Member of the Maine Senate from the 21st district
- In office 2012–2014
- Preceded by: Earle McCormick
- Succeeded by: Earle McCormick

Personal details
- Born: September 12, 1951 (age 74) Hudson, New York
- Party: Republican
- Spouse: Marjorie Flood

= Patrick Flood =

American politician

Patrick S.A. Flood (born September 12, 1951) is an American politician from Maine. Flood served as a Republican State Senator from Maine's 21st District, representing part of Kennebec County, including Hallowell, Gardiner and his residence of Winthrop. He was first elected to the Maine State Senate in 2012 after serving from 2004 to 2012 in the Maine House of Representatives. In January 2014, Flood announced he would not seek re-election in order to travel with his wife and spend time with his mother.

As a member of the House of Representatives, Flood served from 2010 to 2012 as the House chairman of the budget-reviewing Appropriations Committee.
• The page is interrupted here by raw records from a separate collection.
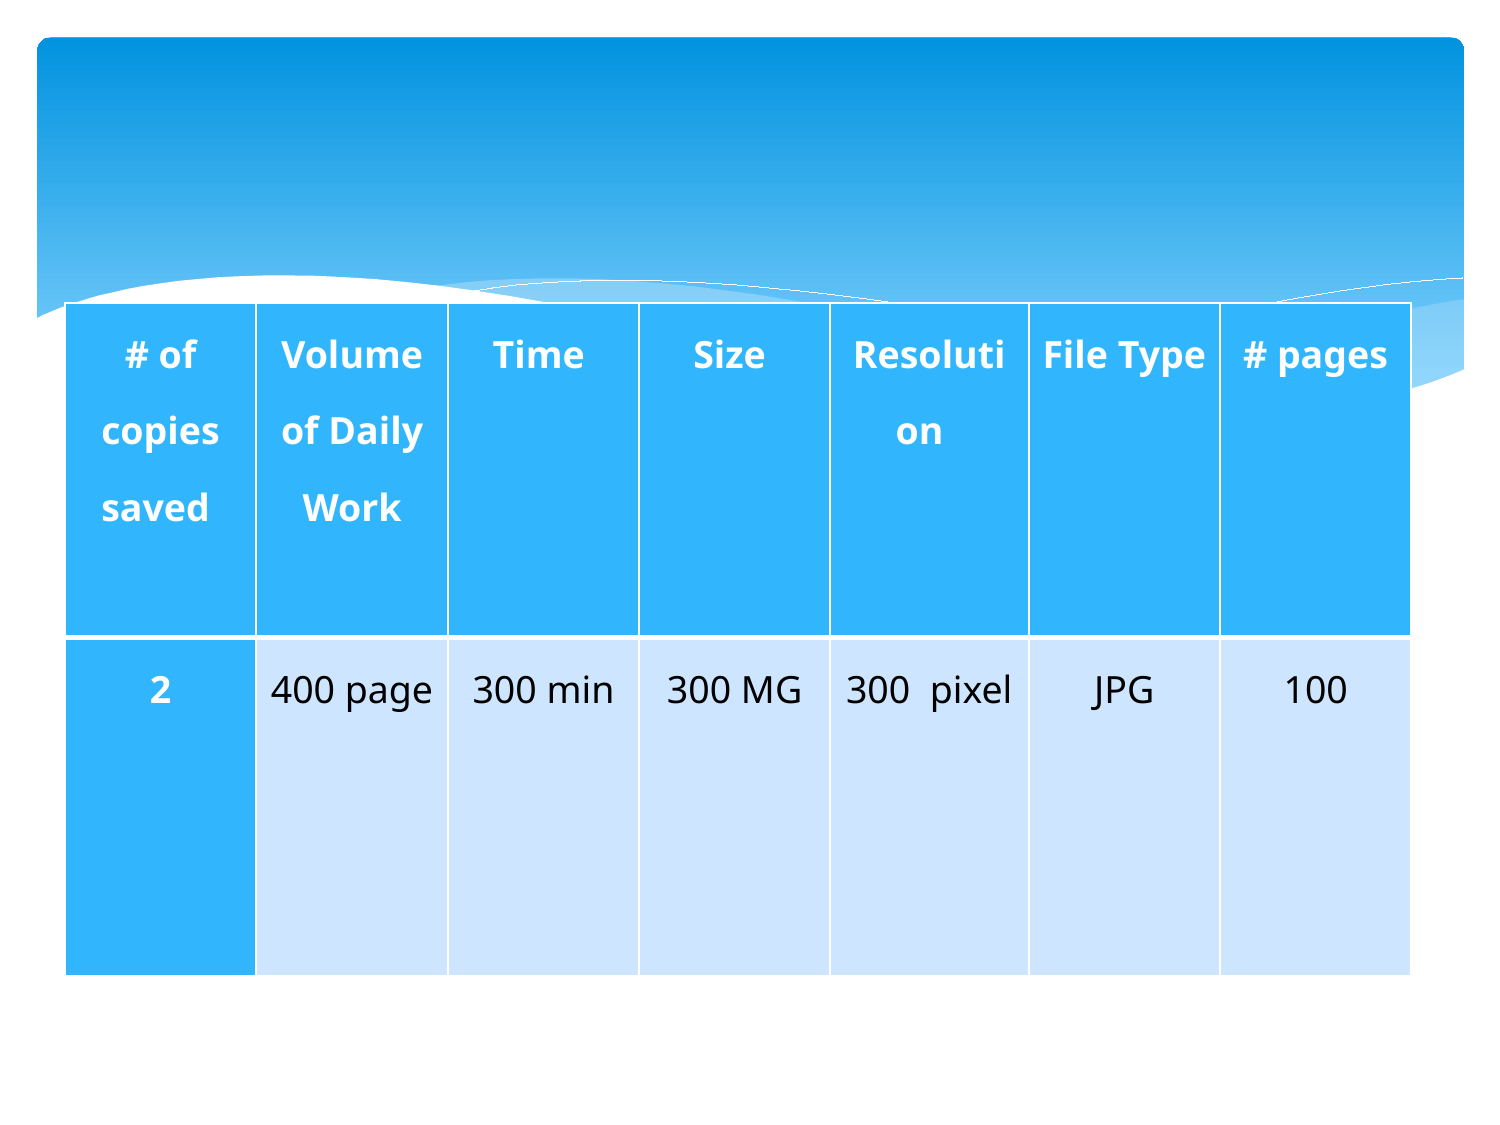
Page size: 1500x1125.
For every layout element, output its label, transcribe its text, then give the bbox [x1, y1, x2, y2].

table_cell JPG [1030, 640, 1219, 975]
table_header Resolution [831, 304, 1028, 635]
table_header Time [449, 304, 638, 635]
table_cell 400 page [257, 640, 447, 975]
table_cell 300 pixel [831, 640, 1028, 975]
table_cell 300 min [449, 640, 638, 975]
table_header # of copies saved [66, 304, 255, 635]
table_header # pages [1221, 304, 1410, 635]
table_cell 2 [66, 640, 255, 975]
table_cell 100 [1221, 640, 1410, 975]
table_header Size [640, 304, 829, 635]
table_header Volume of Daily Work [257, 304, 447, 635]
table_header File Type [1030, 304, 1219, 635]
table_cell 300 MG [640, 640, 829, 975]
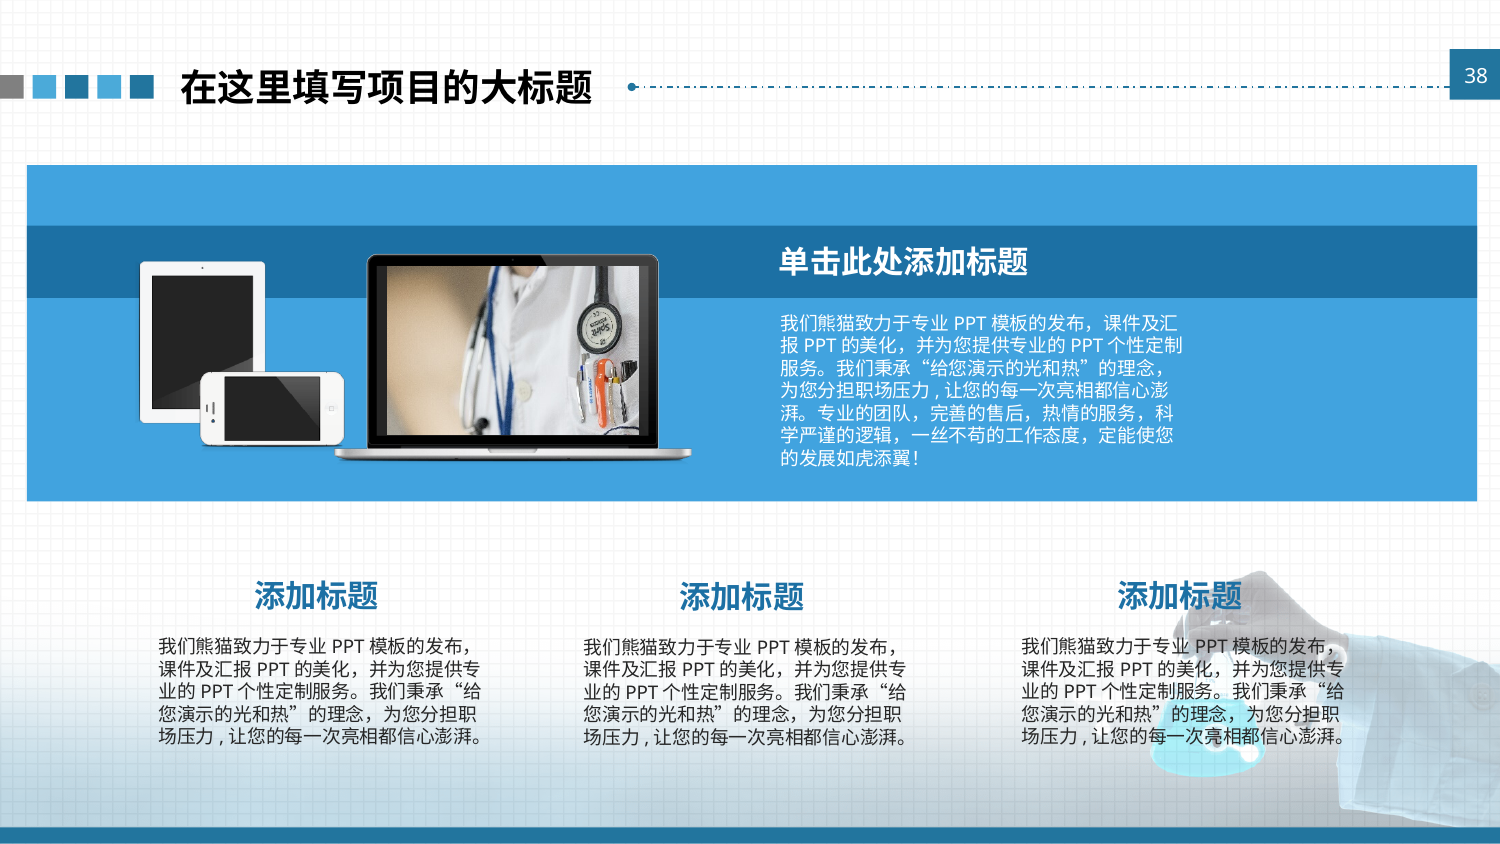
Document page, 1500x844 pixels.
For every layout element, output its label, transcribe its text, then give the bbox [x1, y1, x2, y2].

text_box [1449, 95, 1500, 101]
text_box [318, 241, 701, 475]
text_box [26, 165, 1478, 225]
text_box [64, 74, 89, 100]
text_box 38 [1449, 54, 1500, 95]
text_box [26, 225, 129, 298]
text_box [568, 569, 935, 758]
text_box [368, 225, 1478, 298]
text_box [129, 225, 368, 458]
text_box [0, 74, 25, 100]
text_box 单击此处添加标题 [767, 237, 1078, 286]
text_box [1449, 48, 1500, 54]
picture [0, 0, 1500, 827]
text_box 我们熊猫致力于专业PPT模板的发布，课件及汇报PPT的美化，并为您提供专业的PPT个性定制服务。我们秉承“给您演示的光和热”的理念，为您分担职场压力,让您的每一次亮相都信心澎湃。专业的团队，完善的售后，热情的服务，科学严谨的逻辑，一丝不苟的工作态度，定能使您的发展如虎添翼！ [768, 305, 1199, 475]
text_box [129, 74, 154, 100]
text_box [96, 74, 122, 100]
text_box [143, 569, 510, 757]
text_box 在这里填写项目的大标题 [165, 56, 615, 117]
text_box [32, 74, 57, 100]
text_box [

In June 2012, incumbent Republican State Senator Earle McCormick withdrew from the general election after facing an uncontested renomination for District 21. Flood was named his replacement. He defeated Democrat former State Representative David Bustin in the November general election by approximately 300 votes.

In 1974, Flood earned a B.S. from the State University of New York College of Environmental Science and Forestry in Natural Resource Management. He began work with International Paper in the same year.

Flood endorsed independent Eliot Cutler in the 2014 Maine gubernatorial election.